A remote Utah canyon that long concealed a string of ancient Indian settlements holds another surprise: The rancher who sold it kept the mineral rights and says he may use them.
/ Source: The Associated Press

A remote Utah canyon that long concealed a string of ancient Indian settlements holds another surprise: The rancher who sold it kept the mineral rights and says he may use them.

Waldo Wilcox, who for nearly 50 years kept the ancient Fremont Indian sites remarkably well preserved, said he kept the mineral rights because Utah wouldn’t pay what he thought his 4,200-acre ranch was worth.

Wilcox wanted $4 million but got $2.5 million for the ranch in remote Range Creek Canyon.

The 75-year-old rancher said that before he opens the canyon to any oil-and-gas development, he would offer the mineral rights to the state — for a price. In the documentary “Secrets of the Lost Canyon,” which airs locally Monday, Wilcox bitterly recalled negotiating with the state.

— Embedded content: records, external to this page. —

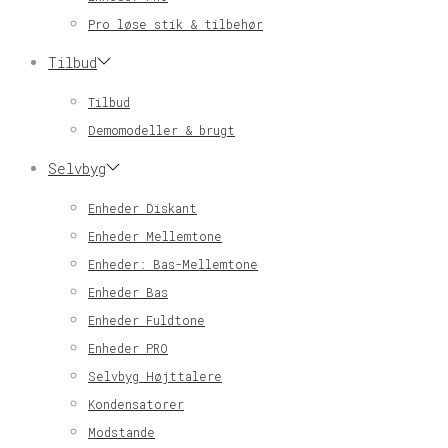
Pro løse stik & tilbehør
Tilbud
Tilbud
Demomodeller & brugt
Selvbyg
Enheder Diskant
Enheder Mellemtone
Enheder: Bas-Mellemtone
Enheder Bas
Enheder Fuldtone
Enheder PRO
Selvbyg Højttalere
Kondensatorer
Modstande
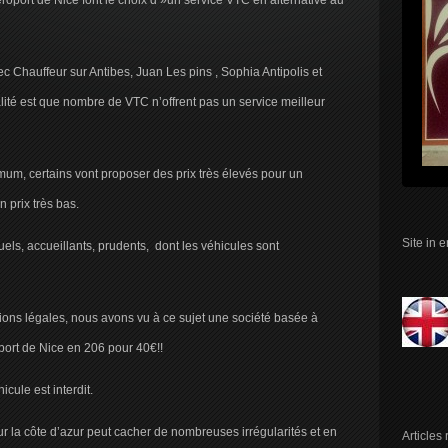
roport de Nice font le choix d »un service VTC en alternative au
 Chauffeur sur Antibes, Juan Les pins , Sophia Antipolis et
lité est que nombre de VTC n’offrent pas un service meilleur
nimum, certains vont proposer des prix très élevés pour un
 prix très bas.
Site in 
els, accueillants, prudents, dont les véhicules sont
ons légales, nous avons vu à ce sujet une société basée à
oport de Nice en 206 pour 40€!!
cule est interdit.
sur la côte d’azur peut cacher de nombreuses irrégularités et en
Articles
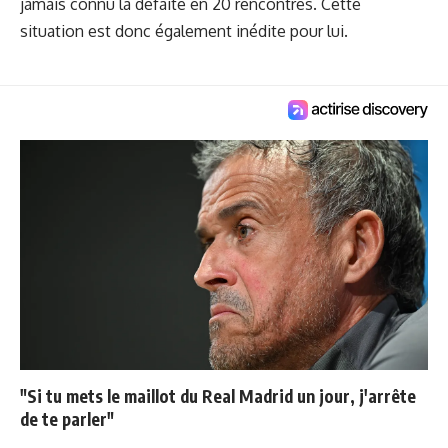
jamais connu la défaite en 20 rencontres. Cette
situation est donc également inédite pour lui.
"Si tu mets le maillot du Real Madrid un jour, j'arrête
de te parler"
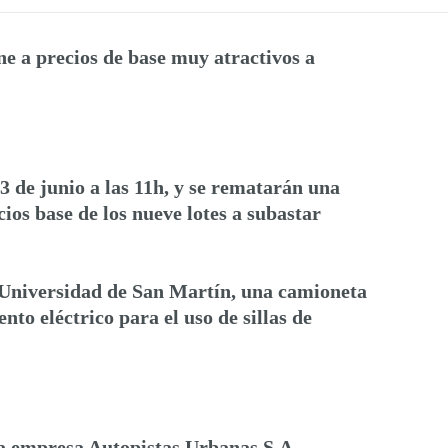
e a precios de base muy atractivos a
 de junio a las 11h, y se rematarán una
ios base de los nueve lotes a subastar
a Universidad de San Martín, una camioneta
o eléctrico para el uso de sillas de
 la empresa Autopistas Urbanas S.A.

“If Range Creek don’t mean that much to them, I’m going to get every dime I can,” he said.

Competing interests have fought over Wilcox’s family ranch since word got out that he planned to sell.

Hunters want Utah to unlock the gates of Range Creek Canyon to unrestricted public access, opening an area described as controlling access to 75,000 acres of prime hunting ground on government land.

University of Utah archaeologists worry about looting in a pristine canyon that holds everything from arrow shafts to half-buried village sites. Scientific American magazine described it as one of the most important discoveries of 2004.

Fremont Indians lived in the region as hunters and farmers until about 800 years ago, when they largely disappeared from the area. But they left signs of their lives there, including detailed art and symbols on the canyon walls and stores of grains high in the cliffs. Tribes including the Utes, the Skull Valley band of Goshute and the Pauite have claimed to be descended from the Fremont.

Archeologists at the University of Utah have been surveying some 2,000 sites in the canyon area and want them protected.

Wilcox also fears public access would ruin Range Creek Canyon. But he says he’s not above letting an oil company set up a drill rig in the canyon, in compensation for the state’s lowball offer.

State officials, meanwhile, are keeping Range Creek patrolled while the debate over broader public access goes on. Visitors are currently allowed in by government permit, but snowbound mountain passes keep the ranch inaccessible for up to seven months each year.